As many of you know, we’ve had some very difficult losses in our community as of late. Some have been public losses that are felt keenly by friends, family and the broader populous; while other losses are deeply personal and maybe not in the public eye.
Regardless of the type of loss, these are still losses nonetheless, and it’s in these moments where we’re often left reeling, wondering why or how, and truly considering what it looks like to even take another step, let alone what it means to look ahead to next week, or next year.
We’re left with so many questions, many of which simply cannot be answered on this side of eternity. These questions can become consuming, and we can be hyper-focused on the hurt and pain, often not being able to see around it.
This is where community comes in. You see, we are born from community — we come from the union of two. We are raised in community — usually in a family, or among friends and supports. We are born from community, into community, for community.
It’s in these hard times that we must remember community, and that we are not made to go at it alone.
In the beginning of the Bible, we see the ancient writings depict where we came from. We read the words of God as He declares, “Let us make man in our own image …”
This seems like a puzzling statement. A singular God distinctly says, “Let us …” What does that mean?
The name for God, in the Hebrew language, is Elohim. Those last two letters, “im” denote a plural attribute — but how can this be if God is recognized as singular throughout scripture?
What this means is that we see the embodiment of The Father, The Son, and The Holy Spirit, operating together in the profound oneness of the person of God. God wanted and still wants community with us, and so out of community He brought us into community — and it is in this community that we live and breathe.
This is a long way to say that we are actually made to be together. All of us. We’re made to come along side one another — love, support, care for, and champion one another. We’re also made to do life together, but also to mourn along side each other.
This brings me back to the beginning: our community has experienced loss and we experience it together.

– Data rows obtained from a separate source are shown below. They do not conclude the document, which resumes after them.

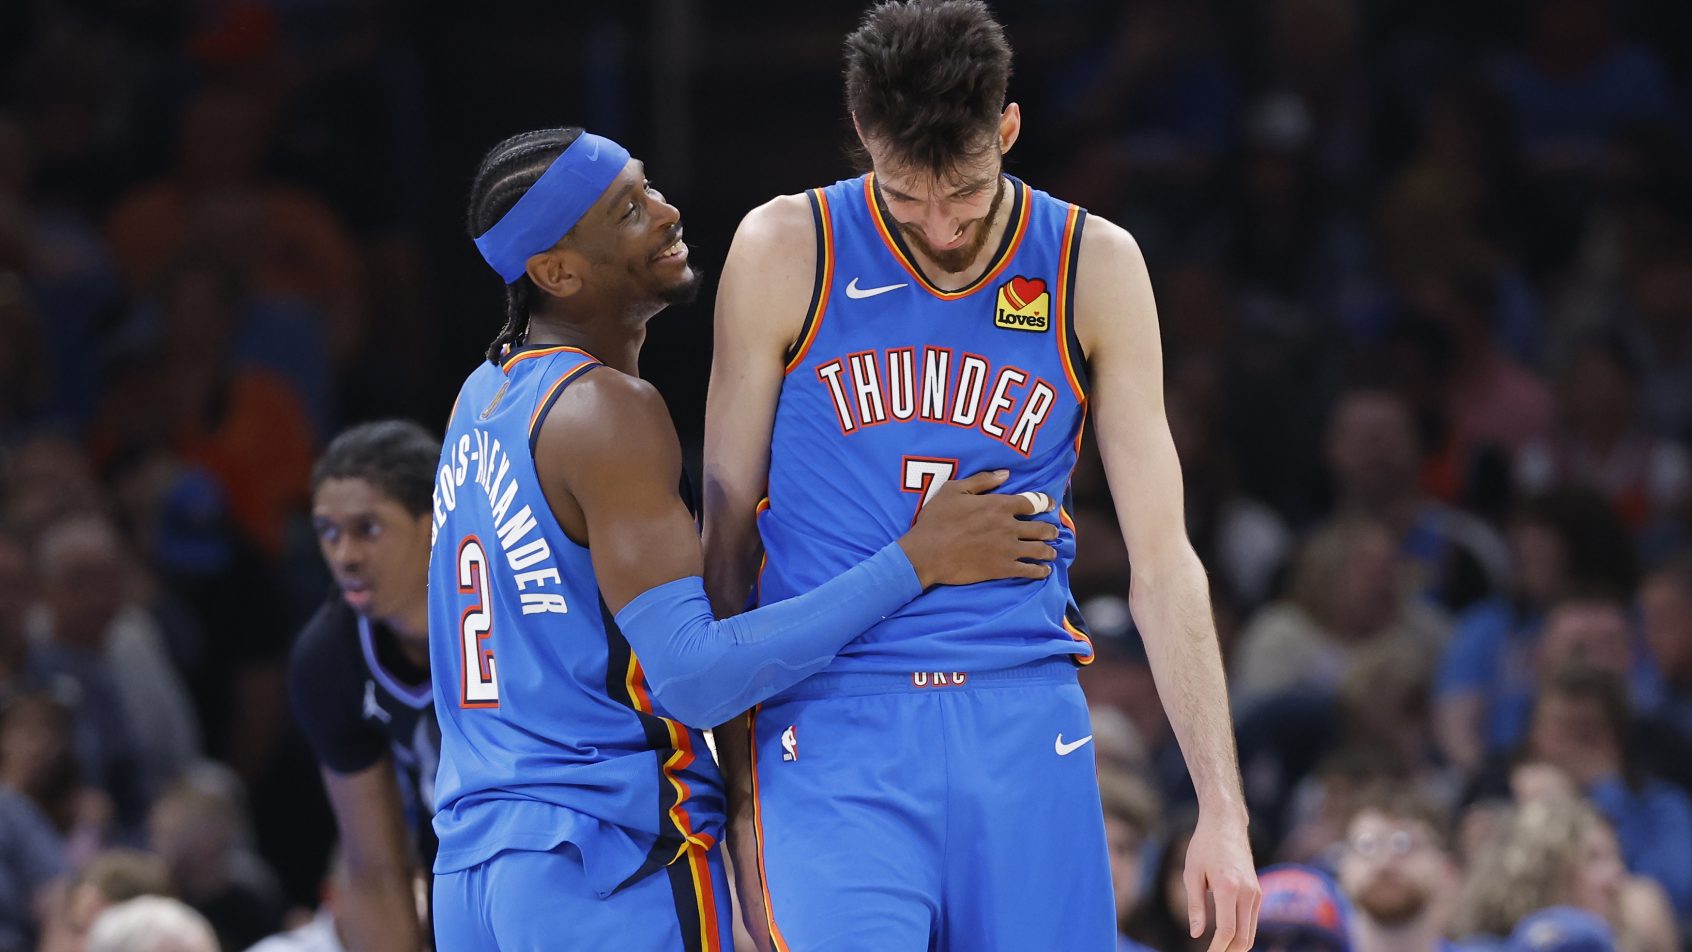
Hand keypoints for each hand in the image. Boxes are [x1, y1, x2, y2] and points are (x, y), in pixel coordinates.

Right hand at [898, 469, 1058, 587]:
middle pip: (1041, 528)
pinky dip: (1040, 571)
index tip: (1051, 504)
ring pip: (1039, 549)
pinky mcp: (1002, 569)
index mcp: (999, 505)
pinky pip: (1029, 570)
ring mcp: (1008, 549)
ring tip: (1052, 552)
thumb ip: (982, 480)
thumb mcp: (953, 490)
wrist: (927, 554)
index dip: (1045, 502)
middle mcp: (1009, 526)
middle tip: (1053, 532)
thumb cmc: (936, 520)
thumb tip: (1005, 474)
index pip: (1031, 502)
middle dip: (1050, 530)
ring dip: (1049, 550)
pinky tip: (1044, 571)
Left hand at [1184, 808, 1259, 951]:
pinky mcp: (1257, 891)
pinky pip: (1252, 920)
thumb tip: (1196, 934)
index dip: (1217, 949)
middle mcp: (1247, 892)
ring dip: (1237, 946)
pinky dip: (1242, 934)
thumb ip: (1195, 906)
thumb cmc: (1204, 846)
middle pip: (1244, 938)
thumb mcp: (1191, 874)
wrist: (1226, 824)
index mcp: (1228, 887)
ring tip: (1219, 951)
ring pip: (1251, 932)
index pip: (1227, 930)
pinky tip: (1228, 939)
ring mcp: (1256, 892)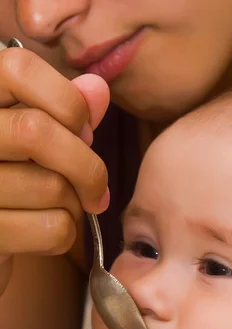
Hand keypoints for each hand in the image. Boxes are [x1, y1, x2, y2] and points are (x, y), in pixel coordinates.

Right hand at [0, 47, 109, 293]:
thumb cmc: (13, 183)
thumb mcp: (34, 140)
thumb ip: (65, 111)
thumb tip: (98, 89)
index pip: (18, 68)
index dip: (68, 100)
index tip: (84, 131)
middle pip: (37, 131)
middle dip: (86, 166)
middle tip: (96, 191)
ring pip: (52, 187)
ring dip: (74, 206)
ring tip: (59, 210)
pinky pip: (52, 229)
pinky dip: (65, 236)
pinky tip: (47, 232)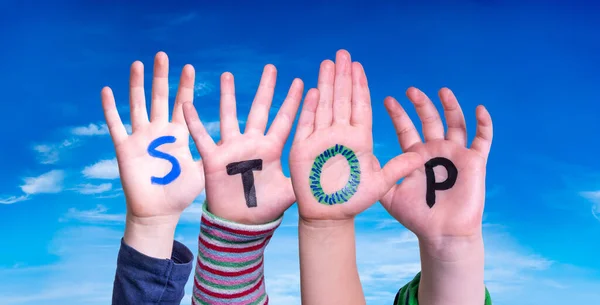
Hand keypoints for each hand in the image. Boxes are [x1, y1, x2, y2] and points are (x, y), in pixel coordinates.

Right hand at [101, 52, 204, 256]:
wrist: (158, 212)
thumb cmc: (181, 193)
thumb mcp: (203, 170)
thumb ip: (214, 154)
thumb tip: (239, 144)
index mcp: (178, 134)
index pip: (182, 103)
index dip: (184, 86)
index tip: (189, 66)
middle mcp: (159, 131)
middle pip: (159, 97)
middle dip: (161, 77)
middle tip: (163, 55)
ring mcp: (141, 137)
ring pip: (138, 104)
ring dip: (137, 84)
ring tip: (138, 64)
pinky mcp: (125, 148)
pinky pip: (116, 124)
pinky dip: (110, 108)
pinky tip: (107, 90)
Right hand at [183, 65, 302, 224]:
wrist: (240, 224)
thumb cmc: (266, 209)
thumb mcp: (289, 192)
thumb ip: (305, 178)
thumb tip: (330, 172)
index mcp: (272, 149)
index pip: (284, 120)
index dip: (292, 103)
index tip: (302, 83)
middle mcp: (253, 144)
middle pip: (260, 110)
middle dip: (266, 89)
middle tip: (271, 68)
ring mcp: (232, 149)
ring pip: (230, 115)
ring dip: (228, 96)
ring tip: (226, 75)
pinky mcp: (213, 159)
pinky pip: (202, 137)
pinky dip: (194, 122)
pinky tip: (187, 104)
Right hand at [289, 50, 422, 220]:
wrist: (328, 216)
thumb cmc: (354, 200)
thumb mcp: (380, 183)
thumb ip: (399, 168)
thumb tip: (422, 156)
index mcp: (359, 139)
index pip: (360, 106)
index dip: (359, 86)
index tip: (359, 67)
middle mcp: (340, 134)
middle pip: (342, 100)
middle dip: (343, 76)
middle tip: (343, 53)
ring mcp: (321, 139)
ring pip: (324, 105)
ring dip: (326, 84)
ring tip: (328, 62)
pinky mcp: (303, 147)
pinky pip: (306, 123)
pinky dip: (309, 107)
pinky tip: (312, 89)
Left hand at [380, 87, 492, 256]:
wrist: (442, 234)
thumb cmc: (417, 217)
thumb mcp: (390, 195)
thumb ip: (379, 176)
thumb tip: (361, 159)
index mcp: (415, 156)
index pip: (406, 128)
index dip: (398, 114)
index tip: (388, 100)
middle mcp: (435, 151)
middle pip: (429, 120)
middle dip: (421, 105)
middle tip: (411, 90)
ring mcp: (455, 154)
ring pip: (455, 123)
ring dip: (450, 107)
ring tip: (442, 90)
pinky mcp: (474, 162)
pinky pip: (483, 139)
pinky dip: (483, 124)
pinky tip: (479, 109)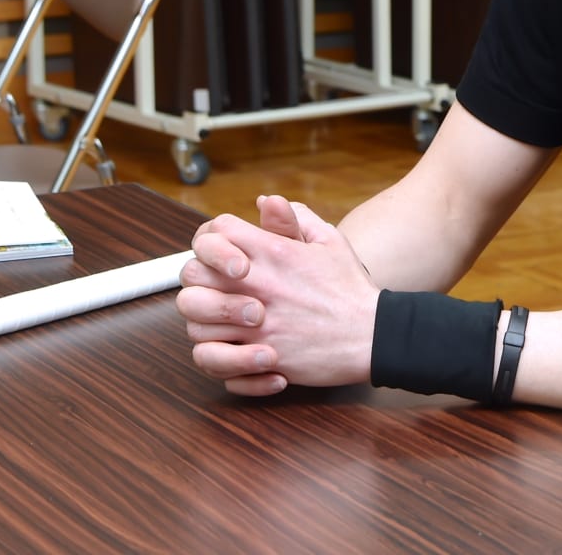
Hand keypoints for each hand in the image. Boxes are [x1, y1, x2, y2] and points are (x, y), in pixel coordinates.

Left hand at [177, 194, 378, 396]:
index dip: (213, 238)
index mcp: (273, 252)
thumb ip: (296, 218)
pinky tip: (234, 348)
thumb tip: (267, 202)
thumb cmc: (349, 288)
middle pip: (192, 274)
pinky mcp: (256, 357)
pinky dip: (215, 355)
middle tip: (215, 286)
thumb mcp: (329, 241)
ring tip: (223, 319)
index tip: (224, 252)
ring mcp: (253, 324)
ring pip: (193, 320)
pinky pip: (209, 357)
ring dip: (204, 318)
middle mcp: (257, 285)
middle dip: (199, 277)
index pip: (216, 231)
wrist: (370, 335)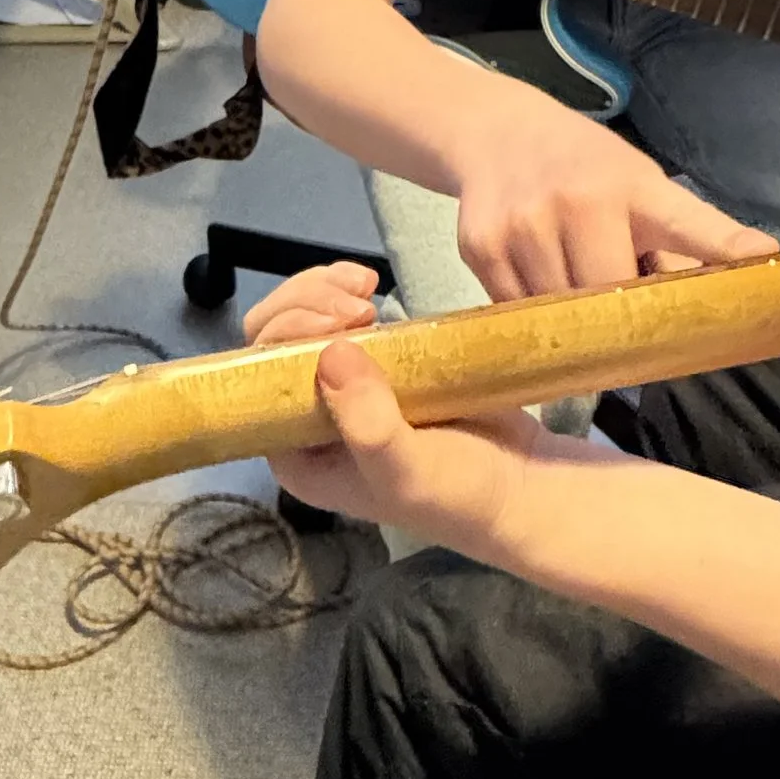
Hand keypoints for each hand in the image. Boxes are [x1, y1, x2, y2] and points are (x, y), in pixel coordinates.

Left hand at [243, 264, 585, 556]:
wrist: (522, 484)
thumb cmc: (458, 493)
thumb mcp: (408, 472)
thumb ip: (367, 424)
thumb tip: (330, 353)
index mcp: (296, 453)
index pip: (256, 383)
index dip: (284, 338)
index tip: (341, 322)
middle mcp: (307, 417)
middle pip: (272, 340)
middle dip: (304, 306)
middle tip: (361, 304)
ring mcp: (342, 385)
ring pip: (302, 319)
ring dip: (323, 291)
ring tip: (367, 288)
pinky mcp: (376, 361)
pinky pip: (342, 314)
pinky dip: (347, 289)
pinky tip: (374, 284)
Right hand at [446, 93, 775, 299]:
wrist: (494, 134)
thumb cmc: (584, 167)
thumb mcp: (638, 184)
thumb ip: (677, 242)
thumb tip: (711, 308)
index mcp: (633, 188)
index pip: (686, 221)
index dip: (722, 244)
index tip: (759, 256)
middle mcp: (578, 201)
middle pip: (610, 300)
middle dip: (618, 319)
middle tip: (618, 313)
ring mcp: (523, 226)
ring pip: (559, 316)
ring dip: (571, 319)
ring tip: (570, 277)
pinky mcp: (480, 248)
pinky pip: (516, 313)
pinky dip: (530, 312)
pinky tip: (534, 276)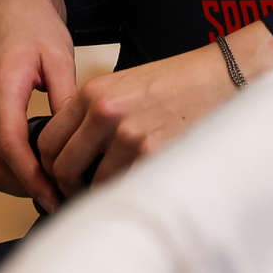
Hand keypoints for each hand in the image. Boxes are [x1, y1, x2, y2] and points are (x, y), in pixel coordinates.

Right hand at [0, 0, 77, 210]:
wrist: (7, 3)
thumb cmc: (36, 27)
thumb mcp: (59, 56)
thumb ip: (65, 97)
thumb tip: (75, 141)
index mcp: (1, 85)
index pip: (10, 147)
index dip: (33, 179)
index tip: (57, 197)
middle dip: (23, 188)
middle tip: (59, 195)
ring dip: (14, 180)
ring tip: (52, 183)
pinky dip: (7, 166)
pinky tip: (37, 163)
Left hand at [37, 22, 272, 197]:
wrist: (225, 77)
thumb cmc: (179, 84)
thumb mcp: (126, 87)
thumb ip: (95, 116)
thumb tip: (71, 155)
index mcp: (94, 93)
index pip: (48, 140)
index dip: (50, 165)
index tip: (60, 176)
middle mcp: (105, 114)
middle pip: (62, 167)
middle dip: (68, 186)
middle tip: (81, 194)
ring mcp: (130, 137)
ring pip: (93, 186)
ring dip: (101, 194)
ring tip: (117, 190)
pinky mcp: (155, 157)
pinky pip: (125, 191)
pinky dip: (129, 195)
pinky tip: (140, 188)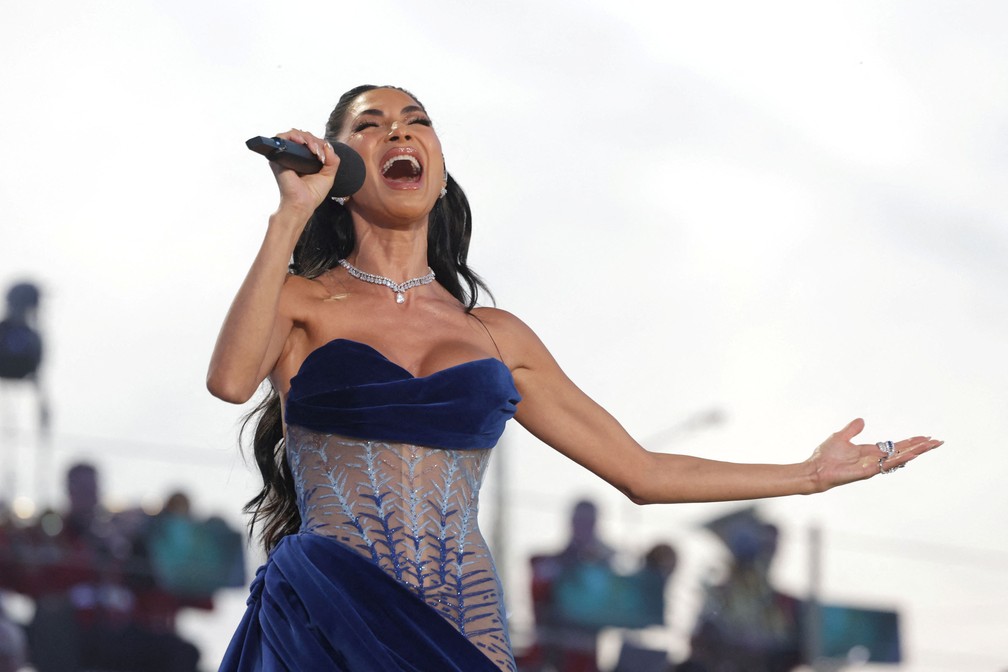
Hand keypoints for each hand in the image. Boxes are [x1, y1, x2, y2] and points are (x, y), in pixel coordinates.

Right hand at [270, 129, 339, 215]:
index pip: (312, 142)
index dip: (320, 144)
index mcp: (305, 159)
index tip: (325, 157)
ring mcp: (285, 154)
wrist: (302, 203)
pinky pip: (282, 137)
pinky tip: (303, 143)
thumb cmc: (312, 193)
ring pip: (295, 134)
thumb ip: (333, 160)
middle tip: (320, 154)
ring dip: (308, 139)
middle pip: (304, 136)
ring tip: (314, 150)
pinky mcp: (277, 156)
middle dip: (315, 141)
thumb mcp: (328, 175)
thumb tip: (327, 145)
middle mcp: (294, 155)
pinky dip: (294, 136)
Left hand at [807, 418, 942, 490]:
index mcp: (870, 451)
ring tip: (930, 446)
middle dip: (920, 447)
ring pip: (899, 458)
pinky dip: (899, 460)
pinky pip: (886, 465)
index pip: (895, 446)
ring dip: (915, 452)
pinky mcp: (867, 472)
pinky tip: (912, 455)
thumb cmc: (825, 456)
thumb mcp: (840, 437)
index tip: (925, 437)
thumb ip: (852, 429)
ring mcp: (872, 466)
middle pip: (902, 452)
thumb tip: (862, 420)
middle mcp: (875, 459)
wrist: (814, 469)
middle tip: (937, 442)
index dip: (910, 442)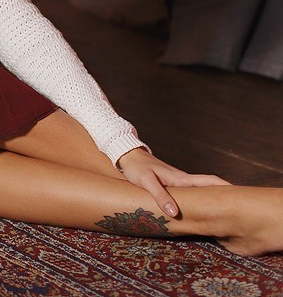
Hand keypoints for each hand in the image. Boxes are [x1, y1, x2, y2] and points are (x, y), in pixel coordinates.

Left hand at [116, 147, 230, 217]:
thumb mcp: (147, 182)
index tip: (242, 196)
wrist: (127, 156)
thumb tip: (175, 213)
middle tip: (240, 208)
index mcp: (181, 179)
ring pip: (200, 191)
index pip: (209, 182)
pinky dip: (199, 199)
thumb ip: (160, 196)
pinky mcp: (172, 184)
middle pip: (209, 187)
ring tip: (225, 212)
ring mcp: (179, 182)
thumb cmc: (137, 168)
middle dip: (224, 195)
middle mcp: (183, 180)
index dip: (225, 188)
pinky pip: (190, 193)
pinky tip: (201, 208)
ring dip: (212, 198)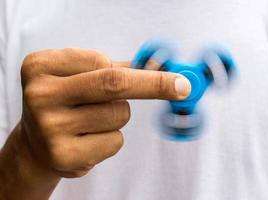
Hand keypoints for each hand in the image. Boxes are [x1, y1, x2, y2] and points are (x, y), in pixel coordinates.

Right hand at [20, 48, 190, 177]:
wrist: (36, 144)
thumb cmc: (65, 102)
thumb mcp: (79, 76)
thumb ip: (116, 69)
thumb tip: (158, 66)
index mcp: (40, 67)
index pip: (100, 61)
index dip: (137, 69)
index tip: (169, 73)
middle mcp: (41, 95)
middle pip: (113, 84)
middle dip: (155, 84)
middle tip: (182, 86)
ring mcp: (49, 127)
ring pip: (119, 114)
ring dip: (118, 115)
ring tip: (90, 119)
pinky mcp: (63, 155)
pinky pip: (115, 141)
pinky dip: (112, 138)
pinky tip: (87, 139)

Where you may be in a season of feeling healthy and full of life and vitality, there are others who are not and they may need a top-up. This is how we can do that: we can take what we have an abundance of and share it with those who may be depleted. We do this interest-free, no charge, and generously. Why? Because we have been freely given life, so we too must freely give life. We give this by offering time, talents, and treasure to those around us who are hurting.
So, to bring this to a close, I want to encourage us — we, the community — to be beacons of hope in the lives of those who are in a dark season. It’s not too hard to do, and it can actually further the brightness of your day when you share that light with someone else. Really, it’s not about you, but others.
Thank you for being an amazing community, and keep giving that beautiful gift of hope to those that need it.
James McFaddin is the pastor of New Life Church.